Mathematical Finance & Financial Data Science Seminar
Learning Hidden Markov Models by Penalizing Jumps
Speaker: Peter Nystrup, Postdoctoral Fellow, Lund University & Visiting Researcher at NYU Courant
Location: 60 Fifth Avenue Room 527
Date: Wednesday, October 23, 2019, 3:30 p.m.
Synopsis:
Hidden Markov models are a popular choice for inferring the hidden state of financial markets. When a hidden Markov model is misspecified or misestimated, it often leads to unrealistically rapid switching dynamics. In many applications, however, the model is only useful if the underlying state sequence has a certain level of persistence. We propose a novel estimation approach based on clustering temporal features while penalizing jumps. We compare the approach to spectral clustering and the standard approach of maximizing the likelihood function in an extensive simulation study and an application of financial data. The advantages of the proposed jump estimator include that it learns the hidden state sequence and model parameters simultaneously and faster while providing control over the transition rate, it is less sensitive to initialization, it performs better when the number of states increases, and it is robust to misspecified conditional distributions. The value of estimating the true persistence of the state process is illustrated through a simple trading strategy where improved estimates result in much lower transaction costs.
Important: Non-NYU attendees need to email Daisy Calderon, mojar@cims.nyu.edu, by October 22 to be added to the guest list in order to get access to the building. Room size is limited and seats are available on a first-come first-serve basis.
Peter Nystrup is a Postdoctoral Fellow in the Division of Mathematical Statistics at Lund University in Sweden and in the Department of Applied Mathematics and Computer Science at the Technical University of Denmark. He is also the Head of Research at startup quant hedge fund Annox and currently a Visiting Postdoc at NYU Courant. He has previously been a Visiting Researcher at Stanford University and has worked in equity sales at Nordea Markets, in the investment department at Danish pension fund Sampension, and as an external consultant on advanced analytics at the energy company Ørsted.

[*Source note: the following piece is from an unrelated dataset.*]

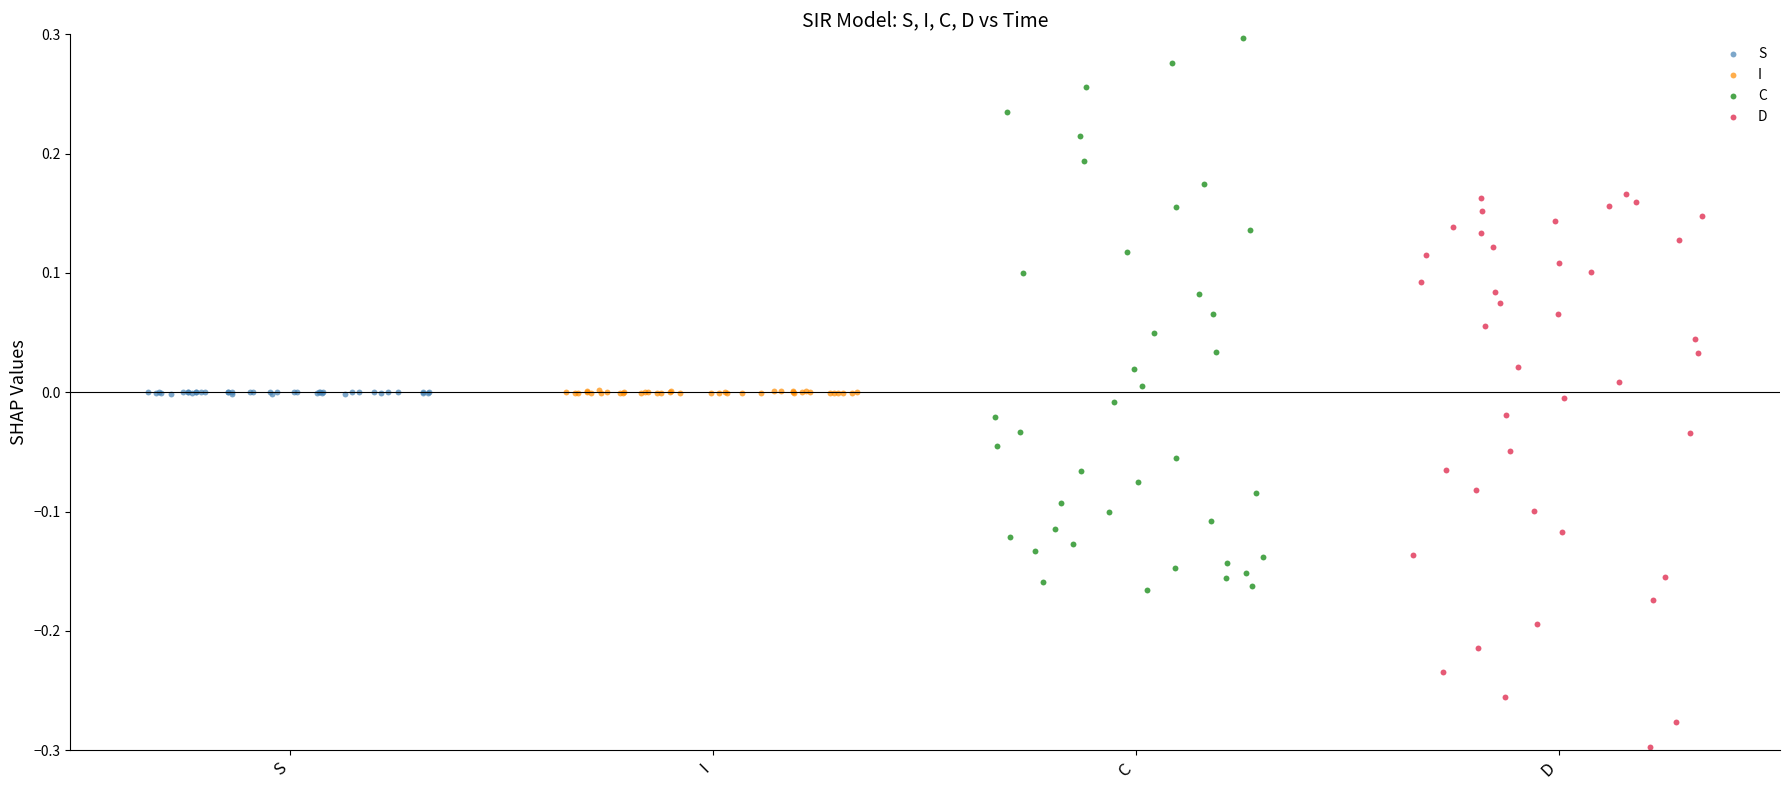

What are all the series names shown in the legend?

S, I, C, D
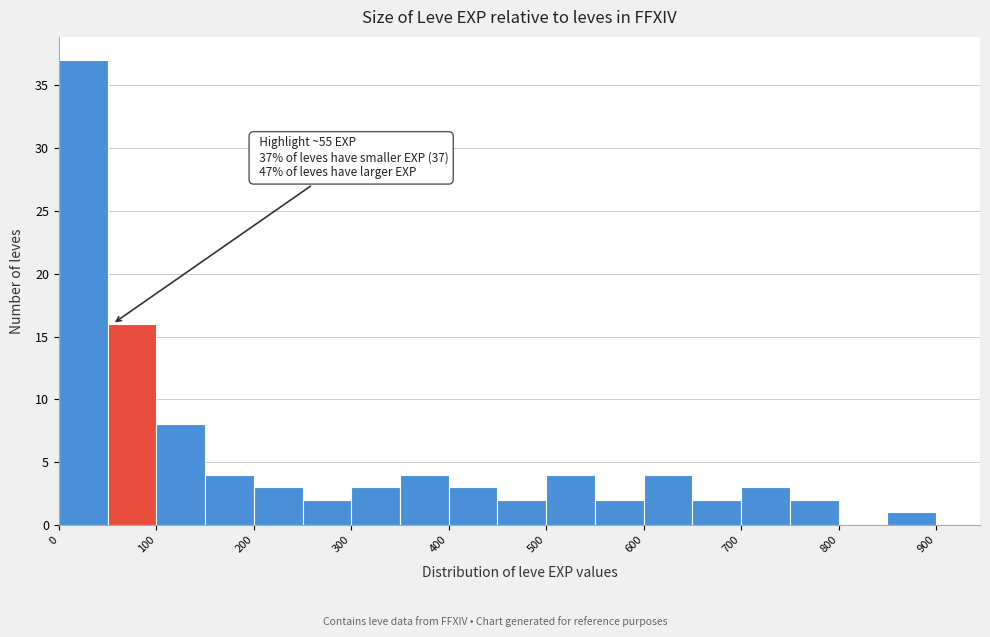

Which range on the x-axis has the tallest bar?

0 to 50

Dr. Nystrup earned his B.Sc. in Engineering degree in Mathematics and Technology from the Technical University of Denmark (DTU) in 2012, followed by a M.Sc. (Hons.) in Engineering degree in Mathematical Modeling and Computation in 2014. In 2018, he was awarded the Ph.D. degree in Engineering from DTU upon completion of a research project on dynamic asset allocation and identification of regime shifts in financial time series. His research has been published in leading journals covering topics from quantitative finance and portfolio management to forecasting, optimization, and operations research.